Columbia Sportswear (Nasdaq: COLM) said all sales, marketing and service functions for Montrail, a manufacturer of trail running and hiking footwear acquired by Columbia in 2006, will be realigned under the management team of Mountain Hardwear, starting May 1. Mountain Hardwear was acquired by Columbia in 2003.
Montrail product sourcing functions will remain under Columbia's corporate management in Portland, Ore., and U.S. product distribution and shipping will continue to be processed through the company's Kentucky facility.
Mike Wallenfels, president of Mountain Hardwear, will be responsible for overseeing operations of the Montrail brand from Mountain Hardwear's Richmond, Calif., offices. Montrail will be represented by Mountain Hardwear's existing rep force
"The Montrail brand is a natural extension of Mountain Hardwear's growing performance apparel categories and both brands will work together to share retailers, athletes, events and promotions," Wallenfels said.
"To the consumers, Montrail and Mountain Hardwear will continue to be two separate brands. To the retailers, it will be clear that Montrail is an extension of Mountain Hardwear that will be serviced and represented by a dedicated team that understands the needs of the specialty market."
Wallenfels acknowledged that his team will face initial challenges in restoring faith in the brand among many retailers. He said he believes that one of the most pressing needs to meet this challenge will be taking the management and sales force for Mountain Hardwear and reaffirming the Montrail brand with those retailers who have been loyal to the brand. Then, Wallenfels added, his team has to acquire space both physically and emotionally with retailers to ensure that Montrail garners mind share and demonstrates to retailers the brand is relevant in outdoor specialty stores.

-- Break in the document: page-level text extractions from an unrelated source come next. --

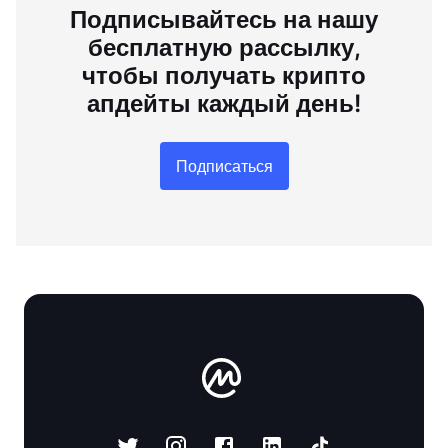
Подписывайтесь на нашу
бесплатную рассылку,
чтобы получать крипто
апдейты каждый день!
Подписаться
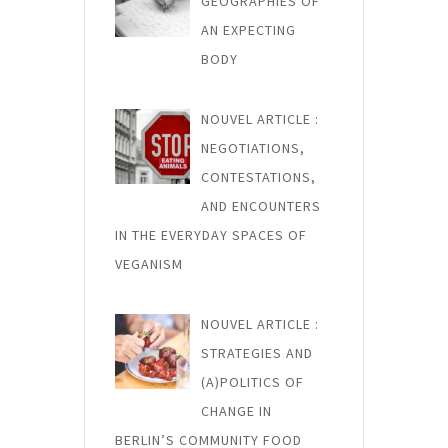
GEOGRAPHIES OF
AN EXPECTING
BODY
NOUVEL ARTICLE :
NEGOTIATIONS,
CONTESTATIONS,
AND ENCOUNTERS
IN THE EVERYDAY SPACES OF
VEGANISM
NOUVEL ARTICLE :
STRATEGIES AND
(A)POLITICS OF
CHANGE IN
BERLIN’S COMMUNITY FOOD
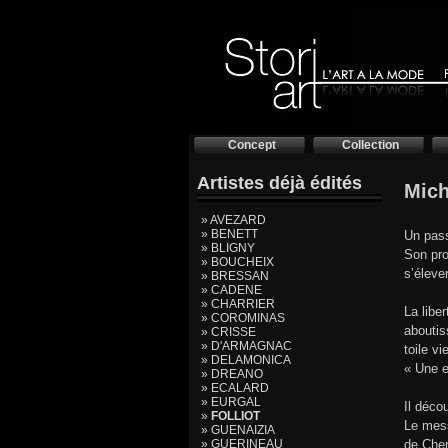
Concept
Collection
Artistes déjà édités
Mich
» AVEZARD
» BENETT
Un pass
» BLIGNY
Son pro
» BOUCHEIX
s’éleve
» BRESSAN
» CADENE
» CHARRIER
La libe
» COROMINAS
aboutis
» CRISSE
» D'ARMAGNAC
toile vi
» DELAMONICA
« Une e
» DREANO
» ECALARD
» EURGAL
Il déco
»
FOLLIOT
Le mess
» GUENAIZIA
» GUERINEAU
de Cher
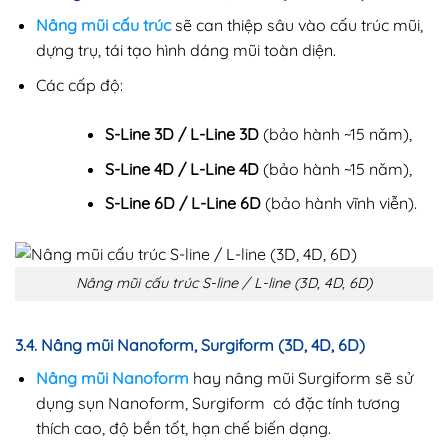
Nâng mũi cấu trúc
sẽ can thiệp sâu vào cấu trúc mũi,
dựng trụ, tái tạo hình dáng mũi toàn diện.
Các cấp độ:
S-Line 3D / L-Line 3D
(bảo hành ~15 năm),
S-Line 4D / L-Line 4D
(bảo hành ~15 năm),
S-Line 6D / L-Line 6D
(bảo hành vĩnh viễn).
Nâng mũi cấu trúc S-line / L-line (3D, 4D, 6D)
3.4. Nâng mũi Nanoform, Surgiform (3D, 4D, 6D)
Nâng mũi Nanoform
hay nâng mũi Surgiform sẽ sử
dụng sụn Nanoform, Surgiform có đặc tính tương
thích cao, độ bền tốt, hạn chế biến dạng.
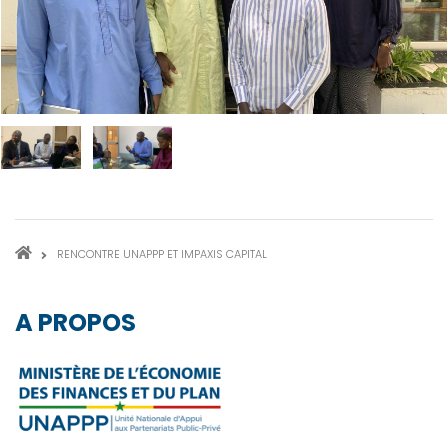
FIL
RENCONTRE UNAPPP ET IMPAXIS CAPITAL
D'ARIANE
A PROPOS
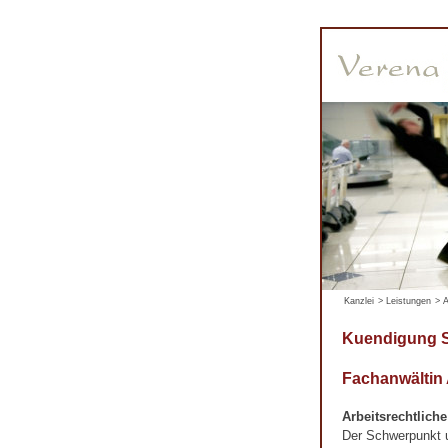
Kanzlei
>
Leistungen
>
A
Kuendigung 
Fachanwältin
Arbeitsrechtlich
Der Schwerpunkt un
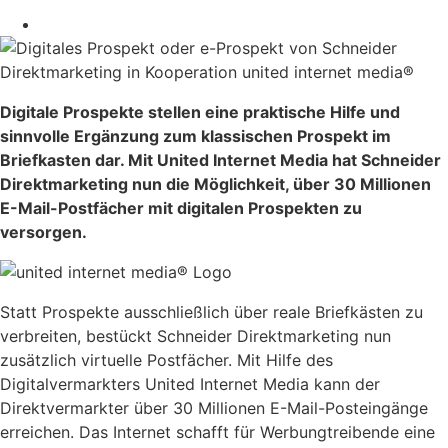
Digitale Prospekte stellen eine praktische Hilfe und
sinnvolle Ergänzung zum klassischen Prospekt im
Briefkasten dar. Mit United Internet Media hat Schneider
Direktmarketing nun die Möglichkeit, über 30 Millionen
E-Mail-Postfächer mit digitalen Prospekten zu
versorgen.
Statt Prospekte ausschließlich über reale Briefkästen zu
verbreiten, bestückt Schneider Direktmarketing nun
zusätzlich virtuelle Postfächer. Mit Hilfe des
Digitalvermarkters United Internet Media kann der
Direktvermarkter über 30 Millionen E-Mail-Posteingänge
erreichen. Das Internet schafft für Werbungtreibende eine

Mountain Hardwear and Columbia will work closely on product direction and development using the Montrail footwear team now under the direction of Mark Nenow, vice president of footwear for Columbia. Nenow joined Columbia in May 2007. Nenow certainly knows footwear we were told, with experience at both Nike and Brooks, most recently as vice president of global footwear merchandising for Brooks. Wallenfels said Montrail would certainly benefit from Nenow's running background, noting that he was a professional track and field athlete and held the 10,000-meter American record from 1986 to 2003.
"Certainly, one of the challenges for Mountain Hardwear is we are not a footwear company. However, we get to utilize the expertise of a very talented team up in Portland and work with them to ensure we are properly developing products that are in a family," said Wallenfels. "By spring 2009, you will see more of the Mountain Hardwear apparel on the running side aligned with the Montrail brand, giving retailers a sense of being able to offer a collection that's easier to merchandise."
Internationally, Wallenfels pointed out to SNEWS® that Mountain Hardwear and Montrail already share resources for sales management in key markets such as Europe, South Korea and Canada. Service and sales operations will formally transition after May 1 internationally as well, and it is expected this move will further streamline operations around the globe, Wallenfels told us.
SNEWS® View: Finally. Columbia has placed the Montrail brand in competent hands that understand that outdoor specialty market. It is a move Columbia should have made when it first acquired the brand. Montrail has, as evidenced by our SNEWS® surveys in 2006 and 2007, experienced the fastest exit from the "best company to do business with" list of any company in the history of the survey. Issues with communication, retailer support, product development, product delivery -- you name it -- plagued Montrail since Columbia took over. Now, to be fair, not all of Montrail's challenges can be laid at the feet of Columbia, as product development is a 12- to 18-month process at best, meaning product Columbia was working with in 2006 and 2007 was not developed by its team entirely. But the vast majority of the issues retailers complained to us about were all on Columbia's watch.
Now, there is hope. Mountain Hardwear understands service and communicating with dealers. The company also has a great rep force, although we do suspect there will be a tiniest bit of shaking out in the month or two to come as a number of agencies will be faced with having to choose between keeping the existing footwear brand or brands they are selling and keeping Mountain Hardwear. Mountain Hardwear made it very clear, we've been told, that if you're selling Montrail, that is your footwear brand.
For consumers, Montrail still has a strong (though nowhere near as strong as it was two years ago) brand reputation among ultra runners and outdoor athletes. We would expect that in tandem with Mountain Hardwear, the brand should and will regain its strength. Working in Montrail's favor is the fact that no one brand has any lock or stranglehold on the footwear market on the competitive side. The North Face, Salomon and even Vasque are recognized names, but a quick look at the feet of runners at any given trail race reveals dozens of favorite brands.
If Montrail can restore itself to retailer favor by delivering on time, delivering innovative product, ensuring its products offer the superior fit that was expected of Montrail, and ensure that communication from company to retailer and back is efficient, then Montrail should find retailers willing to devote shelf space.